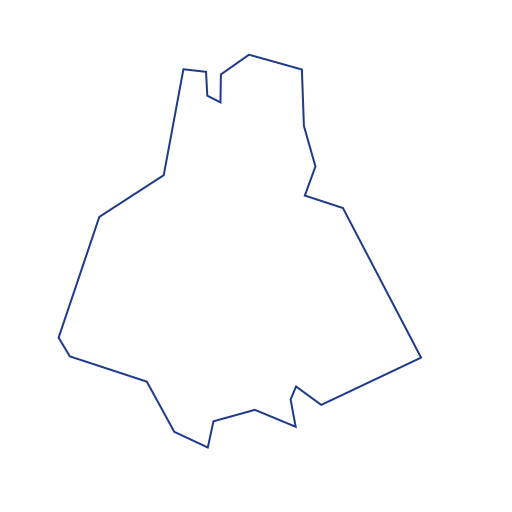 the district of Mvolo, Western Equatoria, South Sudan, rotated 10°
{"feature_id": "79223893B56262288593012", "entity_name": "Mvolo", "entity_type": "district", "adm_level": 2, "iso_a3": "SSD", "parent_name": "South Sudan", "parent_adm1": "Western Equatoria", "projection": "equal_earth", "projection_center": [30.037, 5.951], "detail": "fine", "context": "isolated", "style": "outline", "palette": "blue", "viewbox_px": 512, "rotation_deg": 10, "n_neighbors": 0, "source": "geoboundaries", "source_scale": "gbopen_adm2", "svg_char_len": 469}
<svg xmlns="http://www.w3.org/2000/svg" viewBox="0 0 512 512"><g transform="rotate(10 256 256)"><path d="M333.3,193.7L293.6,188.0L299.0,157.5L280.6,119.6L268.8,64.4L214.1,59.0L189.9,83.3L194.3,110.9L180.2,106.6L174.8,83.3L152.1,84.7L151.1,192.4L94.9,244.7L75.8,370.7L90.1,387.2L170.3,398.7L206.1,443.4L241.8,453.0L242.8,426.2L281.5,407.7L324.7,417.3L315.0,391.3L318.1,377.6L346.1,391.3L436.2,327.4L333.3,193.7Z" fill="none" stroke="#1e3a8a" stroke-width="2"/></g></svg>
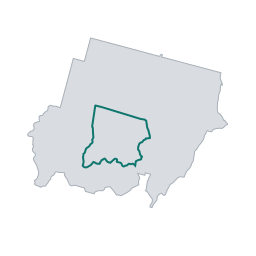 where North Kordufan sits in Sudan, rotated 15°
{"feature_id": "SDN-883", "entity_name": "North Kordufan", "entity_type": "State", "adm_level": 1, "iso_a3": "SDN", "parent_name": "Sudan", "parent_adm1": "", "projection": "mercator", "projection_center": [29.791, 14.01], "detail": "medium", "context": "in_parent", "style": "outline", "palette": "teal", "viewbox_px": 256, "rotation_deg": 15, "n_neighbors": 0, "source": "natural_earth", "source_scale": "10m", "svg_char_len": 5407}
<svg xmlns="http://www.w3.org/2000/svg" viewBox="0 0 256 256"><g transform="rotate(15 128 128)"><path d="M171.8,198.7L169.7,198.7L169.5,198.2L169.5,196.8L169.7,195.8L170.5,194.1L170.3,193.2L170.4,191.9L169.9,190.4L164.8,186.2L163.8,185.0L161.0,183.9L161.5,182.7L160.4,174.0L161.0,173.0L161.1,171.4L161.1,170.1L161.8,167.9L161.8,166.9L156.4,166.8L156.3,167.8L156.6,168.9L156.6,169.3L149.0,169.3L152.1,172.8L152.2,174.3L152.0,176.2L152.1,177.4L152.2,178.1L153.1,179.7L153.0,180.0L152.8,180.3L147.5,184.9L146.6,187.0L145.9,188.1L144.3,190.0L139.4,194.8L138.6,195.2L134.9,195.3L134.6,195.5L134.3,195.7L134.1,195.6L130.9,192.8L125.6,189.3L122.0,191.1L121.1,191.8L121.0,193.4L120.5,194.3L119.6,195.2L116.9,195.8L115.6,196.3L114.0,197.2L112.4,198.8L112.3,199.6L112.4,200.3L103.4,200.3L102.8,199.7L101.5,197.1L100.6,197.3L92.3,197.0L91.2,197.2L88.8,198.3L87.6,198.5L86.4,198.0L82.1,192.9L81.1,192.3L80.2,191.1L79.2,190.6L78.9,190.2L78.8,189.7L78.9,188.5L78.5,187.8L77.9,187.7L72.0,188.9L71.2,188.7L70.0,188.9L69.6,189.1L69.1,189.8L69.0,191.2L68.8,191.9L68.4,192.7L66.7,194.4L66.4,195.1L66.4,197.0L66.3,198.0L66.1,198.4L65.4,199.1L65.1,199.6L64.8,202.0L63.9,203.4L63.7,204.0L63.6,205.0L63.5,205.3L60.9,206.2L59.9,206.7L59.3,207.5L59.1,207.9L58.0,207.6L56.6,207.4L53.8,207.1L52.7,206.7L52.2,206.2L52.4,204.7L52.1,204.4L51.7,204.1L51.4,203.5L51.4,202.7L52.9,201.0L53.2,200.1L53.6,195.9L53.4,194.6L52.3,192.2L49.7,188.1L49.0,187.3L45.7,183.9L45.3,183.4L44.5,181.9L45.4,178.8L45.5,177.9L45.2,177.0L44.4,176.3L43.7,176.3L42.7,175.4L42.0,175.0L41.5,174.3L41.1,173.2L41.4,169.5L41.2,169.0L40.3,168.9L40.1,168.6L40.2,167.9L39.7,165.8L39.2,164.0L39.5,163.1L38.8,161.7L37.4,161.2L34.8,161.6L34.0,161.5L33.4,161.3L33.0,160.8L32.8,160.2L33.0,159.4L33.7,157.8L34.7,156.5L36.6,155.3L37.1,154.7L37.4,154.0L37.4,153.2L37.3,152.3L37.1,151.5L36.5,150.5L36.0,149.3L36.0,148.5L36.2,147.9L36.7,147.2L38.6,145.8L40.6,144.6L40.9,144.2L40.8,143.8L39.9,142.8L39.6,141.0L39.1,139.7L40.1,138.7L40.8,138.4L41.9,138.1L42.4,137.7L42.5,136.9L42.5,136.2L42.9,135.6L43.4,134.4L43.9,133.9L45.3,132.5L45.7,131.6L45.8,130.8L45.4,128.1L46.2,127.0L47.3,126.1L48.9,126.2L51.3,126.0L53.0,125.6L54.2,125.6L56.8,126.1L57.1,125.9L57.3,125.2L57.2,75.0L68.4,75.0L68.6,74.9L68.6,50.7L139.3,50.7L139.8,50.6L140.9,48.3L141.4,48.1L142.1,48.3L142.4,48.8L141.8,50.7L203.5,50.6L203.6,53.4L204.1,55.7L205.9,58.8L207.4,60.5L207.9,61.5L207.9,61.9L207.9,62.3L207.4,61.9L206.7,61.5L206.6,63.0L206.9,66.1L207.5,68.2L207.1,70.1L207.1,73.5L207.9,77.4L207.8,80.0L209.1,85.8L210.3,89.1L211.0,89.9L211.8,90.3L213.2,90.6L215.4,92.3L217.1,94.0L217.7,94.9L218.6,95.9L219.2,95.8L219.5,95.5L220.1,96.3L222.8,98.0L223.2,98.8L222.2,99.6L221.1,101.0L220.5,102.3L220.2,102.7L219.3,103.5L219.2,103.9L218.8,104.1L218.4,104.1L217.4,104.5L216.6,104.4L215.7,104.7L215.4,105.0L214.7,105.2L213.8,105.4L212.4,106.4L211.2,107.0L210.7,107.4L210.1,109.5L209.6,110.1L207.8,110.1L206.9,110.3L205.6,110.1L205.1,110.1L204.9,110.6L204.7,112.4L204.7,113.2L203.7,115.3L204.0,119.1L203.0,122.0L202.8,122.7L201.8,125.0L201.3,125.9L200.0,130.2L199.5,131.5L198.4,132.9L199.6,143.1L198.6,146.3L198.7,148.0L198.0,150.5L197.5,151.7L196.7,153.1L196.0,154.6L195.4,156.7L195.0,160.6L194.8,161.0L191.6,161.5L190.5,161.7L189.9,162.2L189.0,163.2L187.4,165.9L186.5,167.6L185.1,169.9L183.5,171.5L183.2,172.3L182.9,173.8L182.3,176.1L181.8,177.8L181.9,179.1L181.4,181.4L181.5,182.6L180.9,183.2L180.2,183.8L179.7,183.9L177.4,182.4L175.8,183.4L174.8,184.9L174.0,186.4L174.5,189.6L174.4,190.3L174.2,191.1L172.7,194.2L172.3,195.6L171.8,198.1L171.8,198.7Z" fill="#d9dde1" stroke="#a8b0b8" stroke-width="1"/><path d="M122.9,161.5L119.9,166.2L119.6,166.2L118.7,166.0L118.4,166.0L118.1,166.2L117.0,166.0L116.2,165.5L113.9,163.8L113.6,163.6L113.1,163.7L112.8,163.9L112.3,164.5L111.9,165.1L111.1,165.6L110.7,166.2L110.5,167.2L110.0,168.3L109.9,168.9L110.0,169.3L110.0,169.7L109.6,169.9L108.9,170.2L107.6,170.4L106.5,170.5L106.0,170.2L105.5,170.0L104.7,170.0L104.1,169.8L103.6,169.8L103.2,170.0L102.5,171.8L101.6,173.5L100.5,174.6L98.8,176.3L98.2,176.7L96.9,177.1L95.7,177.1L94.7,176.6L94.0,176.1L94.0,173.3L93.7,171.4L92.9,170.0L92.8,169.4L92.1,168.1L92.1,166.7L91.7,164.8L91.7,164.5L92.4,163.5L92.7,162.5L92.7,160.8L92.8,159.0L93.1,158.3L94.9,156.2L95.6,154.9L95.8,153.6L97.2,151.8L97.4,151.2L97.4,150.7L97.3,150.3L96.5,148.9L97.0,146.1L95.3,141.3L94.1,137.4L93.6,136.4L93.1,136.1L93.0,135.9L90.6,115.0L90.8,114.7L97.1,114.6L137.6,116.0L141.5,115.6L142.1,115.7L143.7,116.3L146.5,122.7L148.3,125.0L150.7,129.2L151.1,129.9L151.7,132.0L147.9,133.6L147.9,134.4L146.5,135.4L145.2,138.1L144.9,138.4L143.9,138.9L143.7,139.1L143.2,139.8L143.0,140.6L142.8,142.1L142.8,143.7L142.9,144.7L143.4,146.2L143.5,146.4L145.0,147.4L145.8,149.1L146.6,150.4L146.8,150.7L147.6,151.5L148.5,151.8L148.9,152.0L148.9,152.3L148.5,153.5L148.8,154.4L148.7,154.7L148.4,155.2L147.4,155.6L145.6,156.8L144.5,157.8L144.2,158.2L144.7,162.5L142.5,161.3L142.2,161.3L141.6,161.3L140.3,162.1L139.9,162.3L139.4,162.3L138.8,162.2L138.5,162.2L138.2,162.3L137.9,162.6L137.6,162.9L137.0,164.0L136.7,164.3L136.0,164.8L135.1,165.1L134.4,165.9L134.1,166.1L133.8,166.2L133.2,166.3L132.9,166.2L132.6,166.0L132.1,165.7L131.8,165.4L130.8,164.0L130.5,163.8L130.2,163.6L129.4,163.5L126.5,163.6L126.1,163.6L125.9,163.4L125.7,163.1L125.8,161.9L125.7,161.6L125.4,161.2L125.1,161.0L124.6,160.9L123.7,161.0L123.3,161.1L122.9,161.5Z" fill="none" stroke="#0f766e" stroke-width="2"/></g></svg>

# SHORT PROBLEM
Return each line above that contains the string "projection". Case counts.

# SOLUTION TO THIS PROBLEM
{"feature_id": "79223893B56262288593012", "entity_name": "Mvolo", "entity_type": "district", "adm_level": 2, "iso_a3": "SSD", "parent_name": "South Sudan", "parent_adm1": "Western Equatoria", "projection": "equal_earth", "projection_center": [30.037, 5.951], "detail": "fine", "context": "isolated", "style": "outline", "palette": "blue", "viewbox_px": 512, "rotation_deg": 10, "n_neighbors": 0, "source": "geoboundaries", "source_scale": "gbopen_adm2", "svg_char_len": 469}
{"feature_id": "SDN-883", "entity_name": "North Kordufan", "entity_type": "State", "adm_level": 1, "iso_a3": "SDN", "parent_name": "Sudan", "parent_adm1": "", "projection": "mercator", "projection_center": [29.791, 14.01], "detail": "medium", "context": "in_parent", "style": "outline", "palette": "teal", "viewbox_px": 256, "rotation_deg": 15, "n_neighbors": 0, "source": "natural_earth", "source_scale": "10m", "svg_char_len": 5407}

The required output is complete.